“We are asking too much of our planet to maintain ways of life that are unsustainable,” he cautioned, noting that this not only hurts the Earth, but also its inhabitants.
Manage nature wisely
Since 1973, the day has been used to raise awareness and generate political momentum around growing environmental concerns, such as toxic chemical pollution, desertification and global warming.
It has since grown into a global action platform, helping to drive change in consumption habits, as well as in national and international environmental policy.
By providing food, clean water, medicines, climate regulation and protection from extreme weather events, Mr. Guterres reminded that a healthy environment is essential for people and the Sustainable Development Goals (SDGs).
“It is essential that we wisely manage nature and ensure equitable access to its services, especially for the most vulnerable people and communities,” Mr. Guterres underscored.
Ecosystems under fire
More than three billion people are affected by degraded ecosystems. Pollution causes some nine million premature deaths each year, and more than one million plant and animal species risk extinction – many within decades, according to the UN chief.
“Close to half of humanity is already in the climate danger zone – 15 times more likely to die from climate impacts such as extreme heat, floods and drought,” he said, adding that there is a 50:50 chance that global temperatures will breach the Paris Agreement limit of 1.5℃ in the next five years.
And by 2050, more than 200 million people each year risk displacement through climate disruption.
When world leaders came together 50 years ago at the UN Conference on the Human Environment, they committed to protecting the planet.
“But we are far from succeeding.
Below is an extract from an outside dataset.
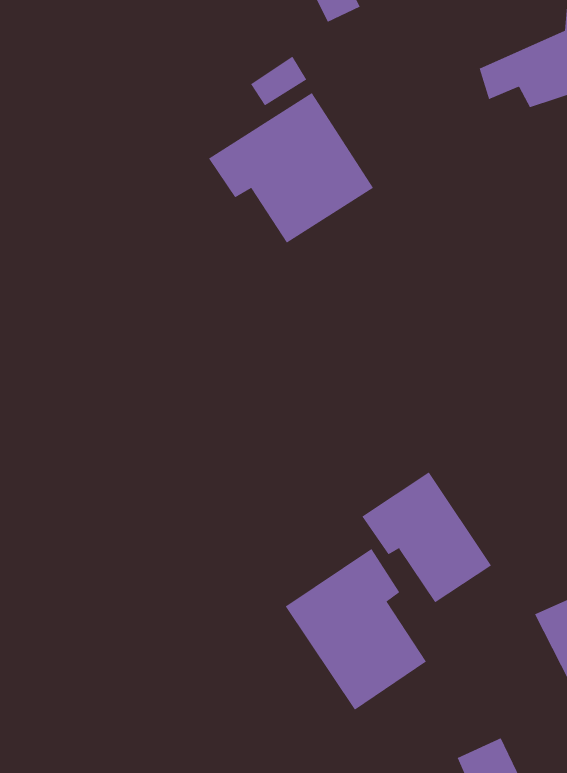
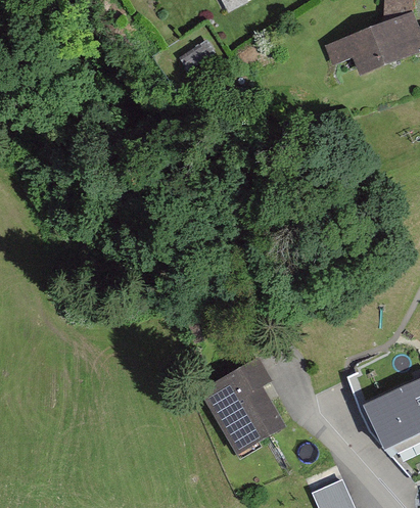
building: [208,92,374,244] -> none
building: [361,472,492,603] -> none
We can no longer ignore the alarm bells that ring louder every day,” warned the top UN official.
The recent Stockholm+50 environment meeting reiterated that all 17 SDGs rely on a healthy planet to avert the triple crises of climate change, pollution and biodiversity loss.
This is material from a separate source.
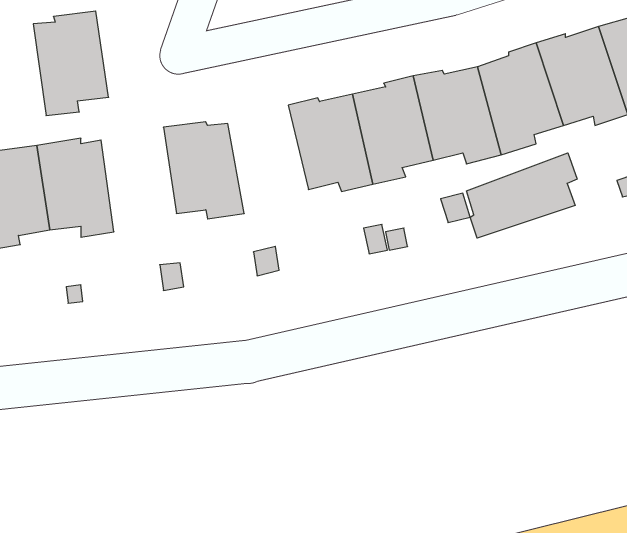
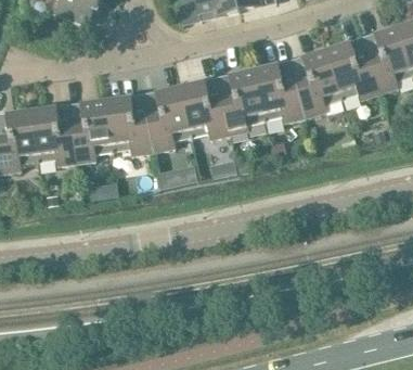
building: [33,11,109,116] -> [68,100,113,162]
building: none -> [143,87,191,151]
building: [466,153,577,238] -> none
He urged Governments to prioritize climate action and environmental protection through policy decisions that promote sustainable progress.
Speed up renewable energy
The Secretary-General outlined recommendations to activate renewable energy everywhere by making renewable techologies and raw materials available to all, cutting red tape, shifting subsidies and tripling investment.
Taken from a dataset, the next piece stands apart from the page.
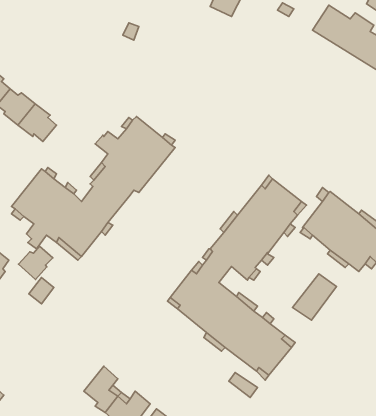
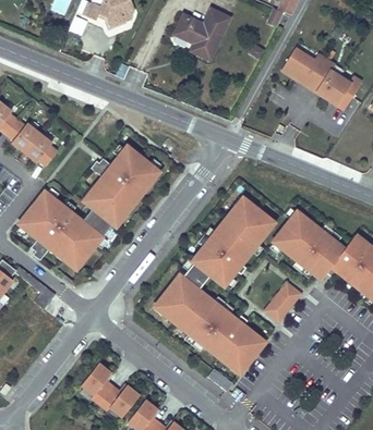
building: [19,246,53,280] -> none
“Businesses need to put sustainability at the heart of their decision-making for the sake of humanity and their own bottom line. A healthy planet is the backbone of nearly every industry on Earth,” he said.
He advocated for the empowerment of women and girls as “forceful agents of change,” including in decision-making at all levels. And upheld the usage of indigenous and traditional knowledge to help protect fragile ecosystems.
The UN chief flagged that history has shown what can be achieved when we put the planet first, pointing to a continent-sized hole in the ozone layer that triggered every country to commit to the Montreal Protocol, which phased out ozone-depleting chemicals.
“This year and the next will present more opportunities for the global community to demonstrate the power of multilateralism to tackle our intertwined environmental crises, from negotiations on a new global biodiversity framework to reverse nature loss by 2030 to the establishment of a treaty to tackle plastics pollution,” he stated.
Mr. Guterres reiterated the UN commitment to lead cooperative global efforts, “because the only way forward is to work with nature, not against it”.
‘Running against the clock’
The Executive Director of the UN Environment Programme (UNEP), Inger Andersen, reminded that the international day was born at the 1972 UN Conference in the Swedish capital, out of the understanding that “we need to stand up to protect the air, land and water on which we all depend…[and] that the power of people matters, and matters greatly”.
“Today, as we look to a present and a future of heatwaves, droughts, floods, wildfires, pandemics, dirty air and plastic ridden oceans and yes, wars action is more important than ever, and we are running against the clock.”
Ms. Andersen put the responsibility squarely “on all of us”.
She highlighted that politicians must see beyond elections to “intergenerational wins”; financial institutions must finance the planet, and businesses should account for nature.
Consequences of war
Meanwhile, David Boyd, UN Special Rapporteur on human rights and the environment, warned that conflicts are intensifying environmental devastation, and rights violations.
“Peace is a fundamental prerequisite to sustainable development and the full enjoyment of human rights, including the right to a clean, healthy and sustainable environment,” he said.
Conflicts consume “vast quantities” of energy; produce “huge emissions of climate-disrupting greenhouse gases”, increase toxic air, water and soil pollution, and destroy nature, he argued.
The UN-appointed independent expert highlighted the environmental fallout of Russia’s invasion of Ukraine, and its rights implications, including the right to live in a clean, healthy and sustainable environment, saying it would take years to repair the damage.
“Many countries have announced plans to expand oil, gas and coal extraction in response to the war” in Ukraine, Mr. Boyd said, while noting that multi-billion-dollar rebuilding and restoration proposals post-conflict, would also add to environmental pressures facing the world.
The destruction of thousands of buildings and essential infrastructure will leave millions without safe drinking water – another essential right.
As the world grapples with climate disruption, collapsing biodiversity and pervasive pollution, the UN expert stressed: “It is imperative to end wars, ensure peace and begin the healing and restoration processes as soon as humanly possible.”